- PAGE TEXT:
So it makes it a challenge because I do know some bad things that exist out there, but I also have to assume that not everybody is bad, not all systems are bad. We’ve been really lucky and blessed that he’s had a really good school experience compared to a lot of the clients that come through our doors.

 

The inclusion model is not a requirement under the law, but it’s something that school districts have to choose to do and for the most part that’s been offered to him. So he’s really benefited from that because he’s probably more like his dad who likes to be social and be with his peers.And so that’s really helped. 

 

So I think we’ve learned a lot you know, and kind of, I have to take off my lawyer hat sometimes. When I have conversations with my wife, you know, it’s more of like a parent as opposed to, oh well the law says this, and it’s hard to shut that off sometimes.

 

Then there’s other times where I do have to put my law hat on and. You know, kind of throw my lawyer around a little bit where it’s my son, right. They have to know that their dad knows a little something about these laws and that he’s gonna advocate for him as well. So it’s been an interesting ride for sure.

 

Um, but again, like I said, I think both of my boys have taught me patience and, you know, appreciation for what they are and who they are, more than anything, and I think a lot of parents will say that, but I also don’t think, you know, parents that have children with disabilities probably learn that even more, because again, you appreciate milestones because from day one, you’re told about milestones that they may not achieve or milestones that are gonna be difficult and so you’re given this kind of prognosis from day one of what could be. 

 

So you celebrate those times where you achieve those things or you, you realize you may not meet it quite the way they’re describing, but if you can still get access, you know, something, you know, like again, if my son’s not running a 5k, but he can walk, you know, safely from the front door to the car, to his classroom, those are big accomplishments, you know, where maybe another parents, you know, wanting their kid to run a marathon.

 

I just want my kid to walk safely and not have to fall and, you know, pick himself up from the ground because he, you know, didn’t look down or something like that. So again, it makes you appreciate things differently. Again, it’s been a really rewarding experience for me as a person.

 

Then as a professional, I’m able to share some of these stories that people can kind of relate to. You know they might hear something today that they’re like, oh yeah, I remember that whether they be a person with a disability or a parent there’s a lot of commonalities and connections in intersections in the community.

- EXCERPTED DATA:
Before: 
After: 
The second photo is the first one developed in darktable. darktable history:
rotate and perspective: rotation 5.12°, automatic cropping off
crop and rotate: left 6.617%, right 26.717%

---

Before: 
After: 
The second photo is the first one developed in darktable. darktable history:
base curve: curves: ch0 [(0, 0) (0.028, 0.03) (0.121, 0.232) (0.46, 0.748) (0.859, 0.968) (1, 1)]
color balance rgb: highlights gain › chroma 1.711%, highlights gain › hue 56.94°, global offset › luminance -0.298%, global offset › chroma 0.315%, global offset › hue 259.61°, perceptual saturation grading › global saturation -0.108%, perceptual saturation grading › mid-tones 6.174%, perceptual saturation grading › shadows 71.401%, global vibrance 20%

--

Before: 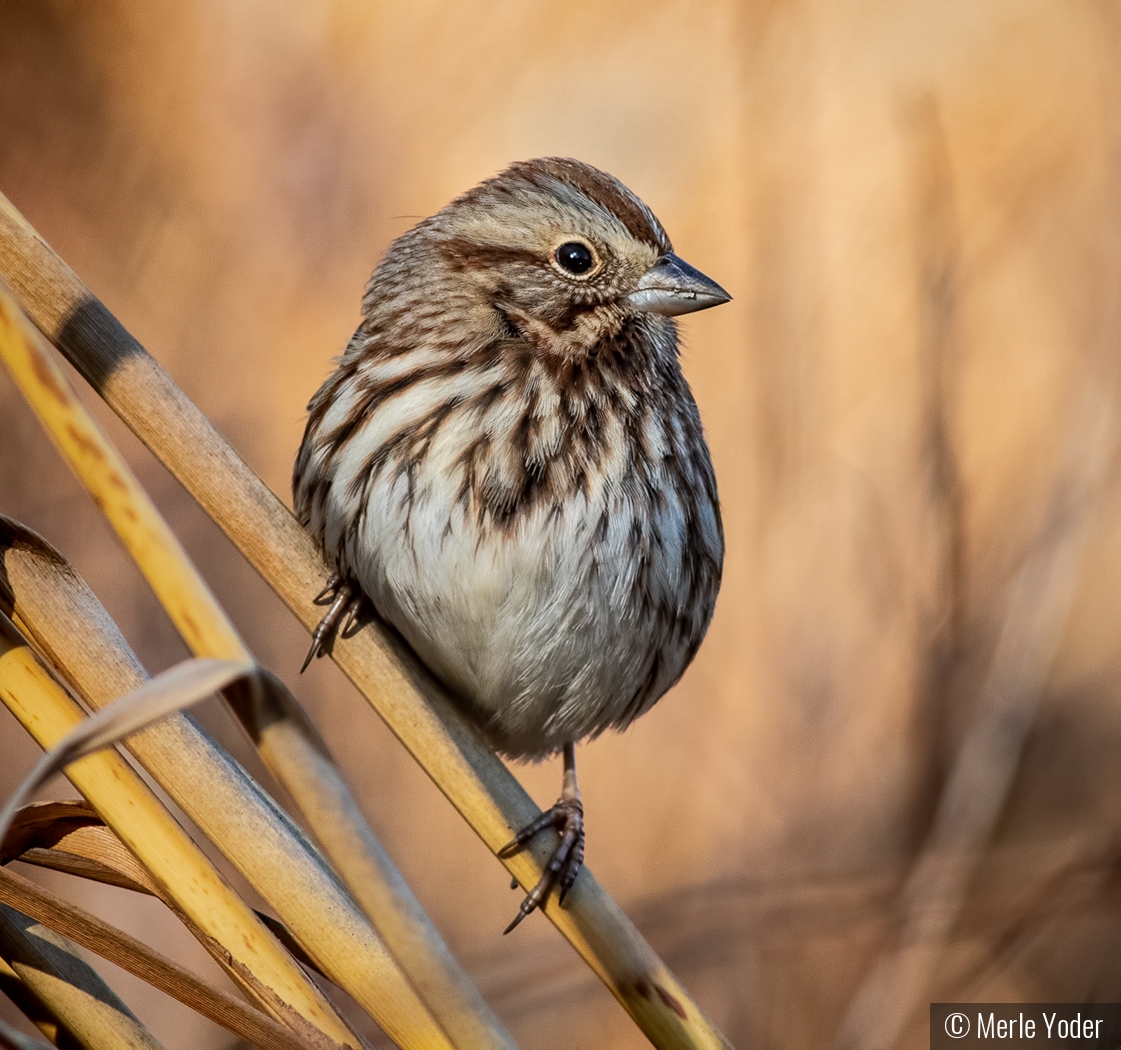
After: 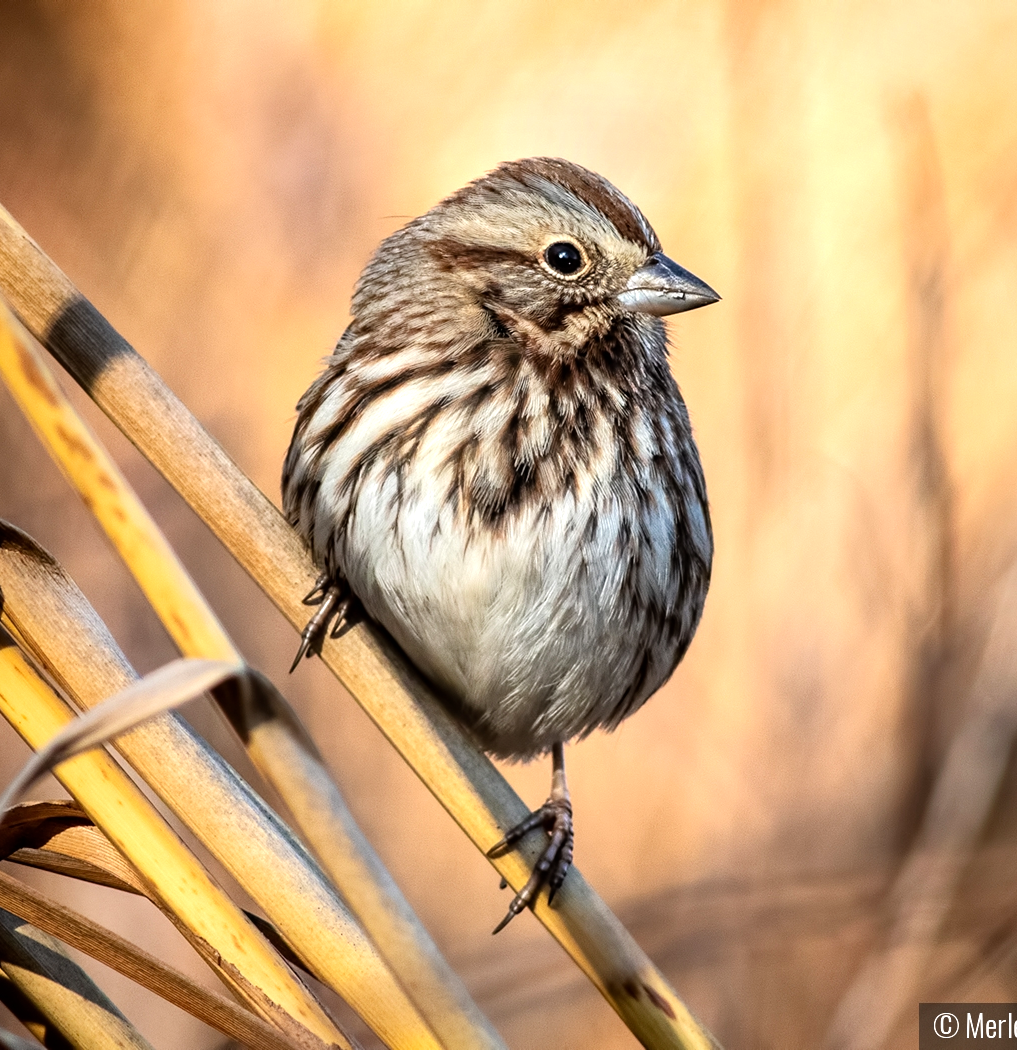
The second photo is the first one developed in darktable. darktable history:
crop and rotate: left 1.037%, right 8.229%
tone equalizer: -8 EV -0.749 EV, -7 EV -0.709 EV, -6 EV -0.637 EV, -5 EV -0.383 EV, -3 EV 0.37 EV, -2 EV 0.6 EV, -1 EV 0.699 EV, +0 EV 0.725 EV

- EXERCISE SET:
1/ Answer from the transcript on parenting a son with a disability:
(a) Does the law require the inclusion model?
(b) What does the speaker sometimes take off when talking with his wife?
(c) Where does the speaker say his son walking safely to counts as a big accomplishment?
2/ Duplicate the portion of the transcript starting at "So it makes" and ending at "that’s really helped.".
Draw only on the transcript, not on the data.

- RESPONSES PER TASK:
1/
(a) No. School districts have to choose to offer it.
(b) His lawyer hat.
(c) From the front door to the car, to his classroom.

2/
So it makes it a challenge because I do know some bad things that exist out there, but I also have to assume that not everybody is bad, not all systems are bad. We’ve been really lucky and blessed that he’s had a really good school experience compared to a lot of the clients that come through our doors.

 

The inclusion model is not a requirement under the law, but it’s something that school districts have to choose to do and for the most part that’s been offered to him. So he’s really benefited from that because he’s probably more like his dad who likes to be social and be with his peers.And so that’s really helped.